There's really no time to lose because the former host of a reality television show is really moving into the White House. That means we've got our work cut out to "keep America great" — or at least pretty good. The country's far from perfect, but we've been headed in the right direction these past eight years. We're finally talking seriously about police brutality and unjustified killings of black Americans. Trans Americans are protected on a national level for the first time ever. Dreamers can get jobs and stop worrying about deportation.

Or at least they could. On Friday, all that potentially changes. Instead of a supporter of progress running the country, we have Trump. So, first things first: We need to do all the things we didn't do before the election, to get Democrats in power everywhere. We need to step up our organization at the local, state, and national level. Work with nonprofits but don't forget the political side, too.

Remember the 2010 election? Just two years after electing Barack Obama to the presidency, we let the GOP take control of the House. That majority hasn't turned back in part because of redistricting at the state level. We need to turn states blue in preparation of the redistricting that will happen after the 2020 census. The presidency is important, but we need progressive candidates to win at all levels of government.
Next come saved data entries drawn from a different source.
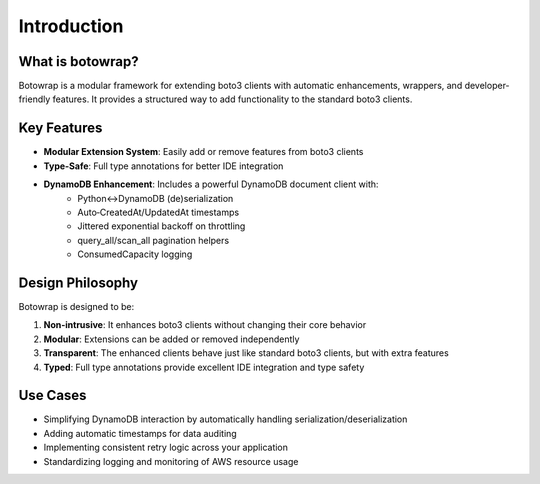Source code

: Introduction
============

What is botowrap?
----------------

Botowrap is a modular framework for extending boto3 clients with automatic enhancements, wrappers, and developer-friendly features. It provides a structured way to add functionality to the standard boto3 clients.

Key Features
-----------

* **Modular Extension System**: Easily add or remove features from boto3 clients
* **Type-Safe**: Full type annotations for better IDE integration
* **DynamoDB Enhancement**: Includes a powerful DynamoDB document client with:
   * Python↔DynamoDB (de)serialization
   * Auto‐CreatedAt/UpdatedAt timestamps
   * Jittered exponential backoff on throttling
   * query_all/scan_all pagination helpers
   * ConsumedCapacity logging

Design Philosophy
---------------

Botowrap is designed to be:

1. **Non-intrusive**: It enhances boto3 clients without changing their core behavior
2. **Modular**: Extensions can be added or removed independently
3. **Transparent**: The enhanced clients behave just like standard boto3 clients, but with extra features
4. **Typed**: Full type annotations provide excellent IDE integration and type safety

Use Cases
--------

* Simplifying DynamoDB interaction by automatically handling serialization/deserialization
* Adding automatic timestamps for data auditing
* Implementing consistent retry logic across your application
* Standardizing logging and monitoring of AWS resource usage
That can only happen with your enthusiasm and everyone pitching in together to make it happen.

The presidency obviously matters though. If you're still with her, you won't have forgotten that a majority of Americans cast a ballot for Hillary Clinton. We can win again, and it will be more likely if we use the popular vote to do so. Two elections in two decades the Republicans won with this old, racist electoral system even though the people supported the Democrat. Organize in your state to pass a National Popular Vote bill. This is the best way to reform the system, and it doesn't need a constitutional amendment.

That's the bare minimum that we need to do when a Republican wins. It's what we should have been doing it since 2008 but we didn't. Now it's time to step up. But don't act like we just inaugurated John Kasich, either. Trump is not normal. It's not enough to win the House in 2018 and kick him out of office in 2020. He can do real damage in the intervening years.
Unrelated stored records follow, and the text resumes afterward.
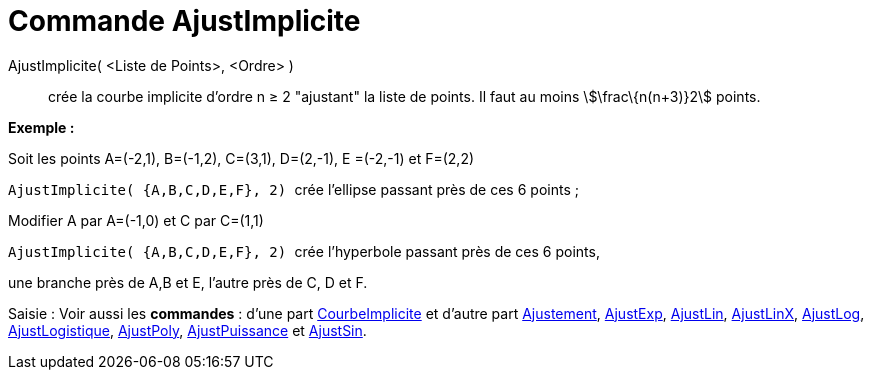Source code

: = Commande AjustImplicite
:page-en: commands/FitImplicit_Command
ifdef::env-github[:imagesdir: /fr/modules/ROOT/assets/images]

AjustImplicite( <Liste de Points>, <Ordre> )::
  crée la courbe implicite d'ordre n ≥ 2 "ajustant" la liste de points. Il faut au moins stem:[\frac\{n(n+3)}2] points.

[EXAMPLE]
====

*Exemple :*

Soit les points A=(-2,1), B=(-1,2), C=(3,1), D=(2,-1), E =(-2,-1) et F=(2,2)

`++ AjustImplicite( {A,B,C,D,E,F}, 2) ++` crée l'ellipse passant près de ces 6 points ;

Modifier A par A=(-1,0) et C par C=(1,1)

`++ AjustImplicite( {A,B,C,D,E,F}, 2) ++` crée l'hyperbole passant près de ces 6 points,

une branche près de A,B et E, l'autre près de C, D et F.

====

[.kcode]#Saisie :# Voir aussi les *commandes* : d'une part xref:/commands/CourbeImplicite.adoc[CourbeImplicite] et
d'autre part xref:/commands/Ajustement.adoc[Ajustement], xref:/commands/AjustExp.adoc[AjustExp],
xref:/commands/AjustLin.adoc[AjustLin], xref:/commands/AjustLinX.adoc[AjustLinX],
xref:/commands/AjustLog.adoc[AjustLog], xref:/commands/AjustLogistique.adoc[AjustLogistique],
xref:/commands/AjustPoly.adoc[AjustPoly], xref:/commands/AjustPuissance.adoc[AjustPuissance] et
xref:/commands/AjustSin.adoc[AjustSin].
As Maya Angelou told Oprah, "When people show you who they are, believe them." Trump spent the election telling us what he thought about minorities, particularly Mexican and Muslim Americans. He's also started insulting the nation's journalists, tweeted out accusations of "fake news," and talked about making it easier for politicians to sue the press.

So rather than wait and see if Trump pivots back toward unity, as a president for all Americans — as Kellyanne Conway keeps promising — we need to prepare for when he isn't. If we let him show his true colors, it may be too late. The press corps could already be kicked out of the White House and his controversial cabinet picks could be hard at work undoing all Obama's hard work on the climate, health care access, and you name it — all without the press as a watchdog.
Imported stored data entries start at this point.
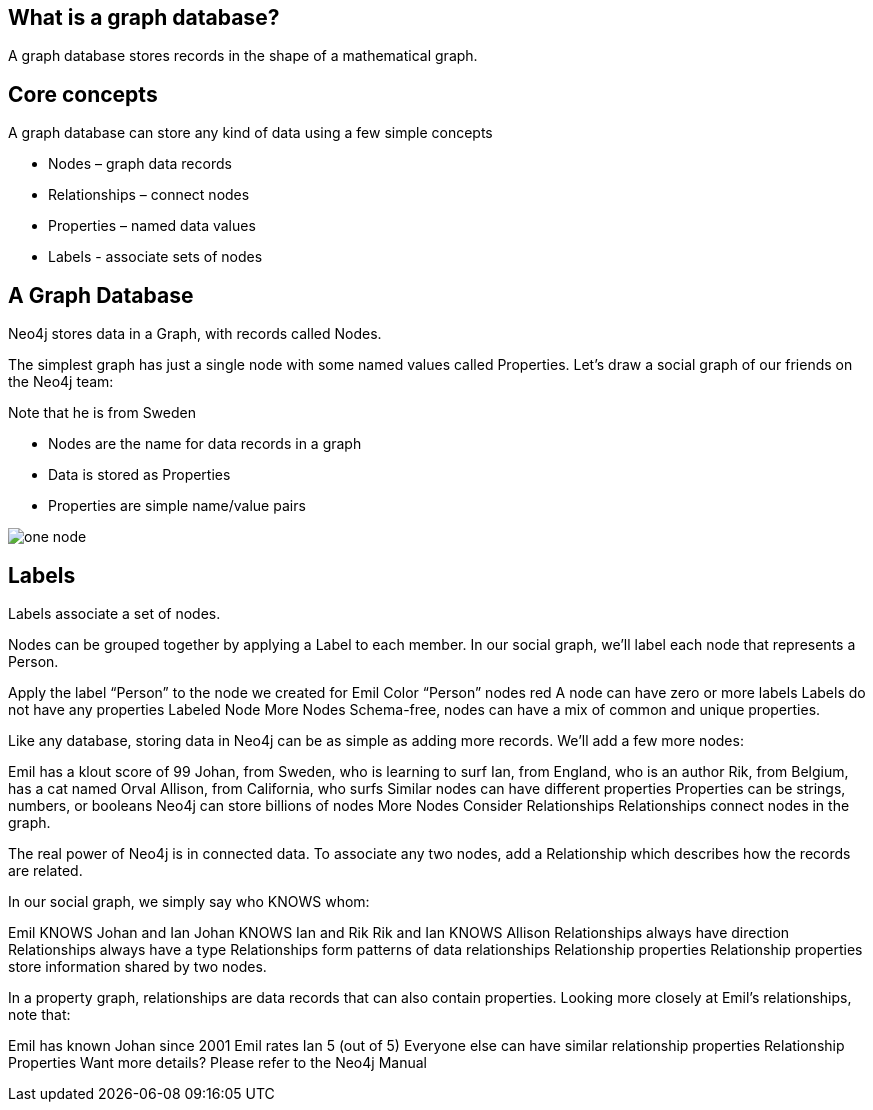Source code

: == What is a graph database?

A graph database stores records in the shape of a mathematical graph.

== Core concepts

A graph database can store any kind of data using a few simple concepts

* Nodes – graph data records
* Relationships – connect nodes
* Properties – named data values
* Labels - associate sets of nodes

== A Graph Database

Neo4j stores data in a Graph, with records called Nodes.

The simplest graph has just a single node with some named values called Properties. Let’s draw a social graph of our friends on the Neo4j team:

.Start by drawing a circle for the node
.Add the name Emil
.Note that he is from Sweden


* Nodes are the name for data records in a graph
* Data is stored as Properties
* Properties are simple name/value pairs

image::img/one_node.png[]
== Labels
Labels associate a set of nodes.

Nodes can be grouped together by applying a Label to each member. In our social graph, we’ll label each node that represents a Person.

Apply the label “Person” to the node we created for Emil
Color “Person” nodes red
A node can have zero or more labels
Labels do not have any properties
Labeled Node
More Nodes
Schema-free, nodes can have a mix of common and unique properties.

Like any database, storing data in Neo4j can be as simple as adding more records. We’ll add a few more nodes:

Emil has a klout score of 99
Johan, from Sweden, who is learning to surf
Ian, from England, who is an author
Rik, from Belgium, has a cat named Orval
Allison, from California, who surfs
Similar nodes can have different properties
Properties can be strings, numbers, or booleans
Neo4j can store billions of nodes
More Nodes
Consider Relationships
Relationships connect nodes in the graph.

The real power of Neo4j is in connected data. To associate any two nodes, add a Relationship which describes how the records are related.

In our social graph, we simply say who KNOWS whom:

Emil KNOWS Johan and Ian
Johan KNOWS Ian and Rik
Rik and Ian KNOWS Allison
Relationships always have direction
Relationships always have a type
Relationships form patterns of data
relationships
Relationship properties
Relationship properties store information shared by two nodes.

In a property graph, relationships are data records that can also contain properties. Looking more closely at Emil’s relationships, note that:

Emil has known Johan since 2001
Emil rates Ian 5 (out of 5)
Everyone else can have similar relationship properties
Relationship Properties
Want more details? Please refer to the Neo4j Manual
So in addition to organizing to get Trump and the GOP out of driver's seat in Washington, consider how you can resist in the meantime. Use social media, call your senators and representatives, and go to protests. Consider giving a percentage of your income each month to a charity that protects the civil rights of your fellow citizens (and not-yet citizens) because the Justice Department might not anymore. Make yourself a social justice reading list and stick with it. Talk to everyone you know all the time about doing the same.

Don't for one second buy into Trumpism — and help remind others that they shouldn't either. This is not a complete list of solutions or acts of resistance — you, and those around you will come up with more. That's how we get through this. Not to borrow too much from Clinton's campaign, but we truly are "stronger together." Make your own network of progressive thinkers, mesh it with your community, and create a movement.

That's what we do now. So get to work.